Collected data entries
________________________

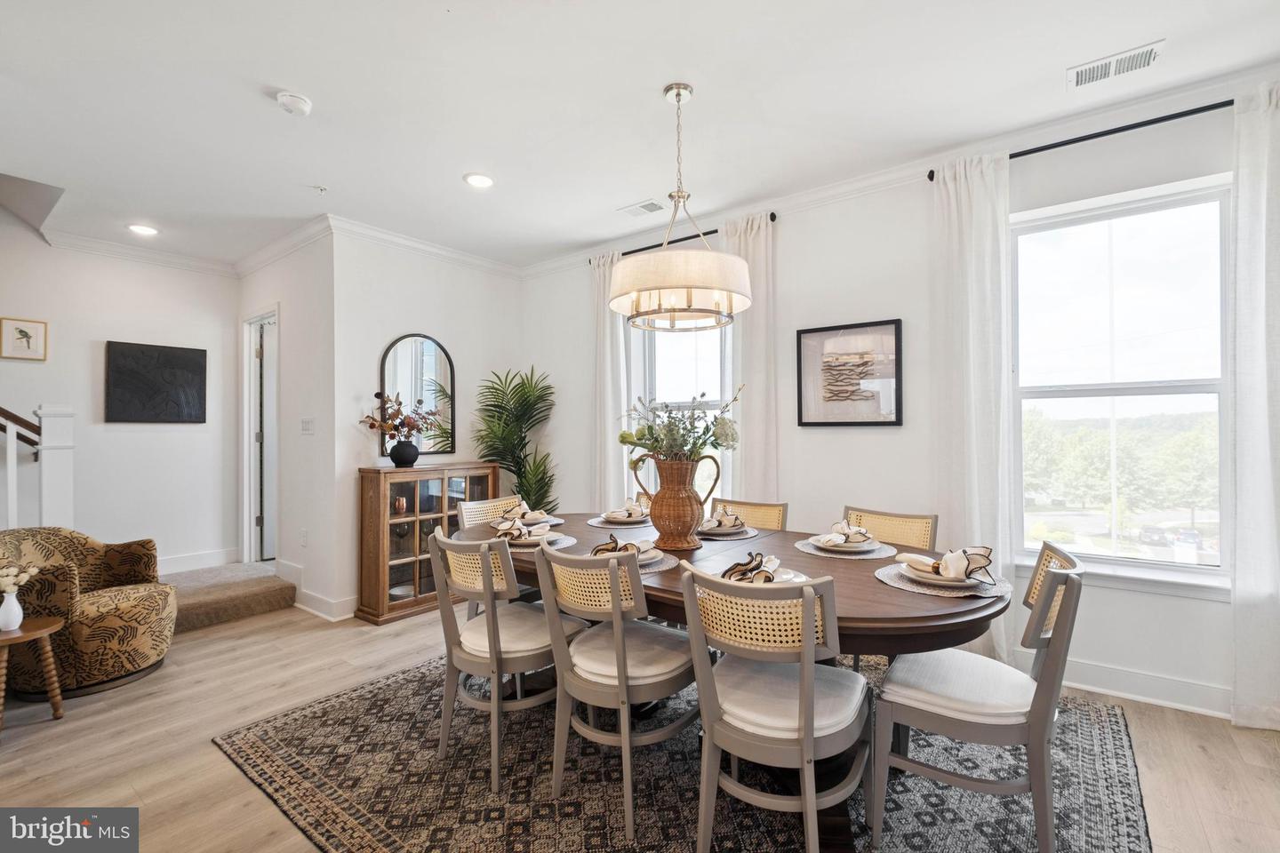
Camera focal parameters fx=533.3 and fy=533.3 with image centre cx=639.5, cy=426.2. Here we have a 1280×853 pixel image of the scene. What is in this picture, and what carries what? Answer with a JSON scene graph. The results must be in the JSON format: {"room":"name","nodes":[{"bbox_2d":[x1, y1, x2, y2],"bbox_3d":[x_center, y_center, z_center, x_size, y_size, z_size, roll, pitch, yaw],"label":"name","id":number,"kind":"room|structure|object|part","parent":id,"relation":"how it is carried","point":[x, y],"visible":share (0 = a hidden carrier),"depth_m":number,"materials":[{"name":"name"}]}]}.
{"room":"dining room","nodes":[
{"label":"dining room","id":0,"kind":"room"},
{"bbox_2d":[0,222,239,575],"bbox_3d":[-4.803,-0.169,3.431,0.133,3.046,3.786,-1,-1,38],"label":"left wall","id":1,"kind":"structure","parent":0,"point":[36,402],"depth_m":4.24,"materials":[{"name":"white paint"}]},
{"bbox_2d":[0,316,47,360],"bbox_3d":[-4.383,-0.618,3.781,0.026,0.283,0.224,-1,-1,38],"label":"framed picture","id":2,"kind":"object","parent":1,"relation":"attached to","point":[23,332],"visible":0.99,"depth_m":3.78},
{"bbox_2d":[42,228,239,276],"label":"crown molding","id":3,"kind":"structure","parent":1,"relation":"attached to","point":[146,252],"depth_m":4.20,"materials":[{"name":"white paint"}]},
{"bbox_2d":[104,340,206,423],"bbox_3d":[-3.896,-0.336,4.309,0.032,0.642,0.601,-1,-1,38],"label":"wall art","id":4,"kind":"object","parent":1,"relation":"attached to","point":[172,362],"visible":0.99,"depth_m":4.28,"materials":[{"name":"black"}]},
{"bbox_2d":[154,547,241,574],"bbox_3d":[-4.099,1.162,4.096,0.016,0.147,1.870,-1,-1,38],"label":"baseboard","id":5,"kind":"structure","parent":1,"relation":"attached to","point":[206,561],"depth_m":4.51,"materials":[{"name":"white paint"}]},
{"bbox_2d":[236,226,337,623],"bbox_3d":[-2.882,-0.039,4.344,1.811,2.791,0.134,-1,-1,38],"label":"hallway wall","id":6,"kind":"structure","parent":0,"point":[286,329],"depth_m":3.97,"materials":[{"name":"white paint"}]},
{"bbox_2d":[239,305,279,563],"bbox_3d":[-3.286,0.167,4.783,0.782,2.413,0.259,-1,-1,38],"label":"door","id":7,"kind":"structure","parent":6,"relation":"in","point":[252,511],"depth_m":4.82,"materials":[{"name":"white paint"}]},
{"bbox_2d":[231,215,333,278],"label":"crown molding","id":8,"kind":"structure","parent":6,"relation":"attached to","point":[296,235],"depth_m":4.07,"materials":[{"name":"white paint"}]},
{"bbox_2d":[298,528,308,545],"bbox_3d":[-2.447,0.809,3.875,0.076,0.121,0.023,-1,-1,38],"label":"wall socket","id":9,"kind":"object","parent":6,"relation":"attached to","point":[304,533],"visible":0.98,"depth_m":3.86,"materials":[{"name":"white plastic"}]},
{"bbox_2d":[300,417,313,433],"bbox_3d":[-2.449,0.003,3.920,0.123,0.120,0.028,-1,-1,38],"label":"light switch","id":10,"kind":"object","parent":6,"relation":"attached to","point":[304,424],"visible":0.98,"depth_m":3.91,"materials":[{"name":"white plastic"}]},
{"bbox_2d":[274,559,356,620],"bbox_3d":[-2.480,1.221,3.963,1.232,0.168,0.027,-1,-1,38],"label":"baseboard","id":11,"kind":"structure","parent":6,"relation":"attached to","point":[309,608],"depth_m":3.78,"materials":[{"name":"white paint"}]},
{"bbox_2d":[328,230,526,617],"bbox_3d":[-1.631,-0.045,4.401,0.139,2.770,1.685,-1,-1,38],"label":"wall","id":12,"kind":"structure","parent":0,"point":[389,324],"depth_m":4.01,"materials":[{"name":"white paint"}]},
{"bbox_2d":[379,333,455,456],"bbox_3d":[-1.731,-0.243,4.175,0.031,0.942,0.569,-1,-1,38],"label":"arched mirror","id":13,"kind":"object","parent":12,"relation":"attached to","point":[432,362],"visible":0.88,"depth_m":4.18,"materials":[{"name":"black mirror"}]},
{"bbox_2d":[328,216,526,278],"bbox_3d":[-1.584,-1.377,4.247,0.083,0.099,1.717,-1,-1,38],"label":"crown molding","id":14,"kind":"structure","parent":12,"relation":"attached to","point":[392,237],"depth_m":4.06,"materials":[{"name":"white paint"}]},
{"bbox_2d":[0,0,1279,270],"bbox_3d":[-1.057,-1.519,1.816,7.558,0.116,5.501,-1,-1,38],"label":"ceiling","id":15,"kind":"structure","parent":0,"point":[268,76],"depth_m":2.39,"materials":[{"name":"white paint"}]},
{"bbox_2d":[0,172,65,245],"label":"stair soffit","id":16,"kind":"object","parent":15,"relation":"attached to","point":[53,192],"visible":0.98,"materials":[{"name":"white paint"}]},
{"bbox_2d":[127,223,159,235],"bbox_3d":[-3.554,-1.408,3.814,0.185,0.009,0.183,-1,-1,38],"label":"recessed light","id":17,"kind":"object","parent":15,"relation":"in","point":[146,229],"visible":0.99,"depth_m":3.81,"materials":[{"name":"white"}]},
{"bbox_2d":[276,90,312,115],"bbox_3d":[-1.531,-1.423,2.362,0.133,0.041,0.132,-1,-1,38],"label":"smoke detector","id":18,"kind":"object","parent":15,"relation":"attached to","point":[289,98],"visible":0.99,"depth_m":2.33,"materials":[{"name":"white plastic"}]},
{"bbox_2d":[312,184,327,194],"bbox_3d":[-1.927,-1.425,3.215,0.069,0.034,0.069,-1,-1,38],"label":"sprinkler head","id":19,"kind":"object","parent":15,"relation":"attached to","point":[322,190],"visible":0.97,"depth_m":3.21},
{"bbox_2d":[464,172,495,188],"bbox_3d":[-0.941,-1.438,3.127,0.185,0.010,0.184,-1,-1,38],"label":"recessed light","id":20,"kind":"object","parent":15,"relation":"in","point":[479,180],"visible":0.99,"depth_m":3.12,"materials":[{"name":"white"}]},
{"bbox_2d":[617,198,666,217],"bbox_3d":[0.017,-1.446,3.549,0.314,0.011,0.163,-1,-1,38],"label":"ceiling vent","id":21,"kind":"object","parent":15,"relation":"attached to","point":[647,207],"visible":0.99,"depth_m":3.53,"materials":[{"name":"white metal"}]},
{"bbox_2d":[608,81,753,331],"bbox_3d":[0.171,-0.967,2.369,0.626,1.011,0.619,-1,-1,38],"label":"chandelier","id":22,"kind":"object","parent":15,"relation":"hanging from","point":[677,95],"visible":1,"depth_m":2.18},
{"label":"drum shade","id":23,"kind":"part","parent":22,"relation":"part of","materials":[{"name":"white fabric"}]},
{"bbox_2d":[1067,38,1165,88],"bbox_3d":[1.938,-1.475,2.181,0.296,0.012,0.173,-1,-1,38],"label":"ceiling vent","id":24,"kind":"object","parent":15,"relation":"attached to","point":[1148,51],"visible":0.99,"depth_m":2.17,"materials":[{"name":"white metal"}]},
{"bbox_2d":[0,591,1279,852],"bbox_3d":[-1.223,1.349,1.703,7.862,0.105,6.187,-1,-1,38],"label":"floor","id":25,"kind":"structure","parent":0,"point":[246,792],"depth_m":2.17,"materials":[{"name":"brown wood"}]},
{"bbox_2d":[0,616,67,729],"bbox_3d":[-2.809,1.111,2.307,0.406,0.424,0.410,-1,-1,38],"label":"side table","id":26,"kind":"object","parent":25,"relation":"on","point":[31,636],"visible":0.95,"depth_m":2.37,"materials":[{"name":"brown wood"}]},
{"bbox_2d":[0,587,23,631],"bbox_3d":[-2.798,0.814,2.364,0.094,0.169,0.094,-1,-1,38],"label":"white vase","id":27,"kind":"object","parent":26,"relation":"on","point":[16,608],"visible":0.98,"depth_m":2.35,"materials":[{"name":"white ceramic"}]},
{"bbox_2d":[0,560,39,595],"bbox_3d":[-2.807,0.698,2.363,0.176,0.184,0.190,-1,-1,38],"label":"flower bouquet","id":28,"kind":"object","parent":27,"relation":"in","point":[26,575],"visible":0.98,"depth_m":2.36,"materials":[{"name":"white plant"}]},
{"bbox_2d":[0,402,76,528],"bbox_3d":[-4.487,-0.112,2.930,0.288,2.731,2.005,-1,-1,38],"label":"stair railing","id":29,"kind":"object","parent":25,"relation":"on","point":[66,474],"visible":0.75,"depth_m":3.53,"materials":[{"name":"white wood"}]},
{"bbox_2d":[0,527,177,701],"bbox_3d":[-3.043,0.952,2.869,0.824,0.744,0.804,-1,-1,38],"label":"armchair","id":30,"kind":"object","parent":25,"relation":"on","point":[96,618],"visible":0.87,"depth_m":2.73,"materials":[{"name":"fabric"}]},
{"bbox_2d":[164,561,294,631],"bbox_3d":[-3.366,1.216,3.811,1.236,0.227,1.310,-1,-1,38],"label":"carpeted step","id":31,"kind":"structure","parent":25,"relation":"on","point":[268,600],"depth_m":3.82,"materials":[{"name":"beige carpet"}]},
{"bbox_2d":[355,462,503,623],"bbox_3d":[-1.560,0.817,4.033,0.387,1.032,0.955,-1,-1,38],"label":"display cabinet","id":32,"kind":"object","parent":25,"relation":"on","point":[404,565],"visible":0.75,"depth_m":3.76,"materials":[{"name":"brown wood"}]},
{"bbox_2d":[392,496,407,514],"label":"copper cup","id":33,"kind":"object","parent":32,"relation":"in","point":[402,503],"visible":0.96,"depth_m":3.82,"materials":[{"name":"orange metal"}]},
{"bbox_2d":[387,440,419,467],"bbox_3d":[-1.715,0.203,3.893,0.198,0.178,0.203,-1,-1,38],"label":"vase","id":34,"kind":"object","parent":32,"relation":"on","point":[396,449],"visible":0.98,"depth_m":3.83,"materials":[{"name":"black ceramic"}]},
{"bbox_2d":[360,391,443,448],"bbox_3d":[-1.718,-0.002,3.884,0.431,0.481,0.517,-1,-1,38],"label":"flower arrangement","id":35,"kind":"object","parent":34,"relation":"in","point":[404,424],"visible":0.98,"depth_m":3.85,"materials":[{"name":"plant"}]},
{"bbox_2d":[470,365,559,512],"bbox_3d":[-0.994,0.409,4.394,0.826,1.770,0.817,-1,-1,38],"label":"potted palm","id":36,"kind":"object","parent":25,"relation":"on","point":[519,474],"visible":0.73,"depth_m":4.36,"materials":[{"name":"green plant"}]},
{"bbox_2d":[217,645,1148,852],"bbox_3d":[0.170,1.295,2.289,3.081,0.011,2.684,-1,-1,38],"label":"area rug","id":37,"kind":"object","parent":25,"relation":"on","point":[1108,770],"visible":0.69,"depth_m":1.90,"materials":[{"name":"carpet"}]},
{"bbox_2d":[455,495,522,528],"bbox_3d":[-0.740,0.865,3.078,0.546,0.855,0.487,-1,-1,38],"label":"dining chair","id":38,"kind":"object","parent":37,"relation":"on","point":[476,506],"visible":0.22,"depth_m":3.15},
{"bbox_2d":[428,528,579,793],"bbox_3d":[-0.534,0.859,2.177,0.501,0.859,0.550,-1,-1,38],"label":"dining chair","id":39,"kind":"object","parent":37,"relation":"on","point":[494,655],"visible":0.85,"depth_m":2.01,"materials":[{"name":"wood"}]},
{"bbox_2d":[533,538,696,843],"bbox_3d":[-0.049,0.854,1.924,0.488,0.857,0.558,-1,-1,38],"label":"dining chair","id":40,"kind":"object","parent":37,"relation":"on","point":[622,655],"visible":0.94,"depth_m":1.78,"materials":[{"name":"wood"}]},
{"bbox_2d":[450,512,1009,849],"bbox_3d":[0.172,0.905,2.338,2.354,0.730,1.145,-1,-1,38],"label":"dining table","id":41,"kind":"object","parent":37,"relation":"on","point":[935,618],"visible":0.47,"depth_m":1.77,"materials":[{"name":"brown wood"}]},
{"bbox_2d":[501,532,575,551],"bbox_3d":[-0.491,0.516,2.413,0.363,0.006,0.356,-1,-1,38],"label":"placemat","id":42,"kind":"object","parent":41,"relation":"on","point":[572,540],"visible":0.3,"depth_m":2.39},
{"bbox_2d":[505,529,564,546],"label":"plate","id":43,"kind":"object","parent":42,"relation":"on","point":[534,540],"visible":0.44,"depth_m":2.38,"materials":[{"name":"white ceramic"}]},
{"bbox_2d":[492,514,552,542],"bbox_3d":[-0.546,0.462,2.425,0.196,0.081,0.213,0,-1,-20],"label":"napkin","id":44,"kind":"object","parent":43,"relation":"on","point":[519,528],"visible":0.98,"depth_m":2.38,"materials":[{"name":"fabric"}]},
{"bbox_2d":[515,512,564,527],"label":"placemat","id":45,"kind":"object","parent":41,"relation":"on","point":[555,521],"visible":0.33,"depth_m":2.92,"materials":[{"name":"grey fabric"}]},
{"bbox_2d":[503,505,550,523],"bbox_3d":[-0.637,0.480,2.947,0.226,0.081,0.252,0,-1,-30],"label":"napkin","id":46,"kind":"object","parent":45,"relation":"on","point":[530,516],"visible":0.77,"depth_m":2.91,"materials":[{"name":"fabric"}]},
{"bbox_2d":[587,514,653,528],"bbox_3d":[-0.081,0.522,2.929,0.389,0.004,0.391,-1,-1,38],"label":"placemat","id":47,"kind":"object","parent":41,"relation":"on","point":[595,524],"visible":0.51,"depth_m":2.85,"materials":[{"name":"grey"}]},
{"bbox_2d":[594,511,651,522],"bbox_3d":[-0.070,0.507,2.968,0.273,0.027,0.272,-1,-1,38],"label":"plate","id":48,"kind":"object","parent":47,"relation":"on","point":[644,518],"visible":0.64,"depth_m":2.92,"materials":[{"name":"ceramic"}]},
{"bbox_2d":[601,499,649,519],"bbox_3d":[-0.066,0.466,2.986,0.239,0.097,0.241,-1,-1,38],"label":"napkin","id":49,"kind":"object","parent":48,"relation":"on","point":[612,513],"visible":0.96,"depth_m":2.95,"materials":[{"name":"beige fabric"}]},
{"bbox_2d":[638,552,679,574],"bbox_3d":[-0.054,0.512,2.014,0.364,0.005,0.356,-1,-1,38],"label":"placemat","id":50,"kind":"object","parent":41,"relation":"on","point":[667,565],"visible":0.28,"depth_m":1.97,"materials":[{"name":"grey fabric"}]},
{"bbox_2d":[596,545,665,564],"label":"plate","id":51,"kind":"object","parent":50,"relation":"on","point":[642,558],"visible":0.36,"depth_m":2.05,"materials":[{"name":"white ceramic"}]},
{"bbox_2d":[590,535,654,559],"bbox_3d":[-0.067,0.456,2.007,0.239,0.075,0.151,-1,-1,38],"label":"napkin","id":52,"kind":"object","parent":51,"relation":"on","point":[632,546],"visible":0.73,"depth_m":1.99,"materials":[{"name":"fabric"}]},
{"bbox_2d":[627,450,722,550],"bbox_3d":[0.155,0.316,2.305,0.362,0.399,0.249,0,-1,-9],"label":"vase","id":53,"kind":"object","parent":41,"relation":"on","point":[654,503],"visible":0.97,"depth_m":2.23,"materials":[{"name":"brown wicker"}]},
{"bbox_2d":[616,387,743,463],"bbox_3d":[0.175,0.041,2.371,0.502,0.428,0.460,-1,-1,38],"label":"flower arrangement","id":54,"kind":"object","parent":53,"relation":"in","point":[640,438],"visible":0.82,"depth_m":2.31,"materials":[{"name":"green plant"}]},
{"bbox_2d":[696,525,759,540],"bbox_3d":[0.384,0.519,2.640,0.357,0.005,0.364,-1,-1,38],"label":"placemat","id":55,"kind":"object","parent":41,"relation":"on","point":[745,536],"visible":0.47,"depth_m":2.54,"materials":[{"name":"grey"}]},
{"bbox_2d":[698,519,750,535],"bbox_3d":[0.380,0.492,2.644,0.247,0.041,0.246,-1,-1,38],"label":"plate","id":56,"kind":"object","parent":55,"relation":"on","point":[730,531],"visible":0.66,"depth_m":2.58,"materials":[{"name":"ceramic"}]},
{"bbox_2d":[704,506,744,528],"bbox_3d":[0.401,0.447,2.656,0.183,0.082,0.189,0,-1,-11],"label":"napkin","id":57,"kind":"object","parent":56,"relation":"on","point":[720,521],"visible":0.96,"depth_m":2.61,"materials":[{"name":"fabric"}]},
{"bbox_2d":[728,566,808,584],"bbox_3d":[0.376,0.500,1.753,0.302,0.023,0.303,-1,-1,38],"label":"plate","id":58,"kind":"object","parent":41,"relation":"on","point":[790,575],"visible":0.23,"depth_m":1.78,"materials":[{"name":"white ceramic"}]},
{"bbox_2d":[720,551,780,582],"bbox_3d":[0.356,0.458,1.746,0.166,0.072,0.231,-1,-1,27],"label":"napkin","id":59,"kind":"object","parent":58,"relation":"on","point":[755,568],"visible":0.82,"depth_m":1.71,"materials":[{"name":"fabric"}]},
{"bbox_2d":[792,536,897,559],"bbox_3d":[0.860,0.506,2.248,0.392,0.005,0.393,-1,-1,38],"label":"placemat","id":60,"kind":"object","parent":41,"relation":"on","point":[815,553],"visible":0.55,"depth_m":2.15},
{"bbox_2d":[806,533,880,553],"bbox_3d":[0.846,0.491,2.245,0.274,0.028,0.274,-1,-1,38],"label":"plate","id":61,"kind":"object","parent":60,"relation":"on","point":[845,546],"visible":0.83,"depth_m":2.20,"materials":[{"name":"white ceramic"}]},
{"bbox_2d":[816,519,873,544],"bbox_3d":[0.855,0.439,2.234,0.167,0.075,0.228,-1,-1,38],"label":"napkin","id":62,"kind":"object","parent":61,"relation":"on","point":[852,531],"visible":0.99,"depth_m":2.19,"materials":[{"name":"white fabric"}]},
{"bbox_2d":[874,561,1008,597],"bbox_3d":[0.999,0.506,1.789,0.391,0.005,0.395,-1,-1,38],"label":"placemat","id":63,"kind":"object","parent":41,"relation":"on","point":[1000,590],"visible":0.46,"depth_m":1.70,"materials":[{"name":"fabric"}]},
{"bbox_2d":[895,557,995,589],"bbox_3d":[1.003,0.490,1.776,0.272,0.029,0.270,-1,-1,38],"label":"plate","id":64,"kind":"object","parent":63,"relation":"on","point":[957,583],"visible":0.57,"depth_m":1.72,"materials":[{"name":"white ceramic"}]},
{"bbox_2d":[905,544,997,581],"bbox_3d":[1.002,0.433,1.738,0.247,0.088,0.191,0,-1,-14],"label":"napkin","id":65,"kind":"object","parent":64,"relation":"on","point":[985,556],"visible":0.98,"depth_m":1.70,"materials":[{"name":"fabric"}]},
{"bbox_2d":[709,497,787,531],"bbox_3d":[0.517,0.854,2.887,0.483,0.871,0.553,-1,-1,38],"label":"dining chair","id":66,"kind":"object","parent":37,"relation":"on","point":[757,508],"visible":0.23,"depth_m":3.03,"materials":[{"name":"beige wicker"}]},
{"bbox_2d":[677,561,869,852],"bbox_3d":[0.414,0.845,1.603,0.496,0.865,0.551,-1,-1,38],"label":"dining chair","id":67,"kind":"object","parent":37,"relation":"on","point":[804,668],"visible":1,"depth_m":1.47,"materials":[{"name":"wood"}]},
{"bbox_2d":[840,504,938,551],"bbox_3d":[1.066,0.836,2.475,0.541,0.852,0.489,0,-1,-38],"label":"dining chair","id":68,"kind":"object","parent":37,"relation":"on","point":[898,521],"visible":0.28,"depth_m":2.58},
{"bbox_2d":[873,540,1087,852],"bbox_3d":[1.088,0.843,1.724,0.547,0.861,0.503,-1,-1,38],"label":"dining chair","id":69,"kind":"object","parent":37,"relation":"on","point":[1045,695],"visible":0.96,"depth_m":1.58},
{"bbox_2d":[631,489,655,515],"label":"dining chair","id":70,"kind":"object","parent":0,"point":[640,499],"visible":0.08,"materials":[{"name":"beige wicker"}]},
{"bbox_2d":[520,73,1279,721],"bbox_3d":[1.331,-0.082,3.296,5.946,2.790,0.163,-1,-1,38],"label":"window wall","id":71,"kind":"structure","parent":0,"point":[887,441],"depth_m":3.07,"materials":[{"name":"white paint"}]},
{"bbox_2d":[626,319,734,507],"bbox_3d":[0.295,-0.098,4.029,0.966,1.926,0.144,-1,-1,38],"label":"window","id":72,"kind":"structure","parent":71,"relation":"in","point":[677,352],"depth_m":4.07,"materials":[{"name":"glass"}]},
{"bbox_2d":[589,215,777,258],"bbox_3d":[0.240,-1.330,3.908,1.563,0.055,0.116,-1,-1,38],"label":"curtain rod","id":73,"kind":"object","parent":71,"relation":"attached to","point":[709,232],"visible":0.49,"depth_m":3.79,"materials":[{"name":"black metal"}]},
{"bbox_2d":[590,252,628,510],"bbox_3d":[-0.245,-0.039,4.221,0.350,2.637,0.105,-1,-1,38],"label":"curtain","id":74,"kind":"object","parent":73,"relation":"hanging from","point":[617,334],"visible":0.61,"depth_m":4.20,"materials":[{"name":"white fabric"}]},
{"bbox_2d":[725,210,778,506],"bbox_3d":[0.730,-0.058,3.574,0.411,2.664,0.107,-1,-1,38],"label":"curtain","id":75,"kind":"object","parent":73,"relation":"hanging from","point":[745,349],"visible":0.61,"depth_m":3.54,"materials":[{"name":"fabric"}]},
{"bbox_2d":[795,319,903,428],"bbox_3d":[1.250,-0.302,3.200,0.579,0.614,0.031,-1,-1,38],"label":"framed picture","id":76,"kind":"object","parent":71,"relation":"attached to","point":[828,362],"visible":0.99,"depth_m":3.18},
{"bbox_2d":[511,63,1279,277],"bbox_3d":[-0.598,-1.459,1.299,6.805,0.109,5.669,-1,-1,38],"label":"crown molding","id":77,"kind":"structure","parent":71,"relation":"attached to","point":[855,185],"depth_m":3.58,"materials":[{"name":"white paint"}]},
{"bbox_2d":[925,97,1234,181],"bbox_3d":[2.313,-1.376,2.418,1.671,0.056,0.123,-1,-1,38],"label":"curtain rod","id":78,"kind":"object","parent":71,"relation":"attached to","point":[1070,142],"visible":0.71,"depth_m":2.46,"materials":[{"name":"black metal"}]},
{"bbox_2d":[931,147,1017,658],"bbox_3d":[1.730,-0.055,2.762,0.401,2.680,0.110,-1,-1,38],"label":"curtain","id":79,"kind":"object","parent":78,"relation":"hanging from","point":[970,220],"visible":0.81,"depth_m":2.75,"materials":[{"name":"white fabric"}]},
{"bbox_2d":[1230,77,1279,727],"bbox_3d":[2.701,-0.068,2.097,0.505,2.667,0.103,-1,-1,38],"label":"curtain","id":80,"kind":"object","parent":78,"relation":"hanging from","point":[1238,232],"visible":0.99,"depth_m":2.21,"materials":[{"name":"white fabric"}]},
{"bbox_2d":[1011,172,1234,590],"bbox_3d":[2.402,-0.165,2.685,0.972,1.895,0.148,-1,-1,38],"label":"window","id":81,"kind":"structure","parent":71,"relation":"in","point":[1208,573],"depth_m":2.69,"materials":[{"name":"glass"}]},
{"bbox_2d":[1060,658,1233,719],"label":"baseboard","id":82,"kind":"structure","parent":71,"relation":"attached to","point":[1125,675],"depth_m":2.50,"materials":[{"name":"white paint"}]},
{"label":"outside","id":83,"kind":"structure","parent":0,"visible":0},
{"label":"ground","id":84,"kind":"structure","parent":83,"visible":0},
{"bbox_2d":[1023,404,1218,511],"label":"trees","id":85,"kind":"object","parent":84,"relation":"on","point":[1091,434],"visible":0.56,"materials":[{"name":"green plant"}]},
{"bbox_2d":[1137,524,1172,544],"label":"car","id":86,"kind":"object","parent":84,"relation":"on","point":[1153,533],"visible":0.73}
]}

________________________

- [DESCRIPTION OF THE TASK]: Extract every line above containing the word "glass".

- [ANSWER FOR THIS EXERCISE]:
{"bbox_2d":[626,319,734,507],"bbox_3d":[0.295,-0.098,4.029,0.966,1.926,0.144,-1,-1,38],"label":"window","id":72,"kind":"structure","parent":71,"relation":"in","point":[677,352],"depth_m":4.07,"materials":[{"name":"glass"}]},
{"bbox_2d":[1011,172,1234,590],"bbox_3d":[2.402,-0.165,2.685,0.972,1.895,0.148,-1,-1,38],"label":"window","id":81,"kind":"structure","parent":71,"relation":"in","point":[1208,573],"depth_m":2.69,"materials":[{"name":"glass"}]},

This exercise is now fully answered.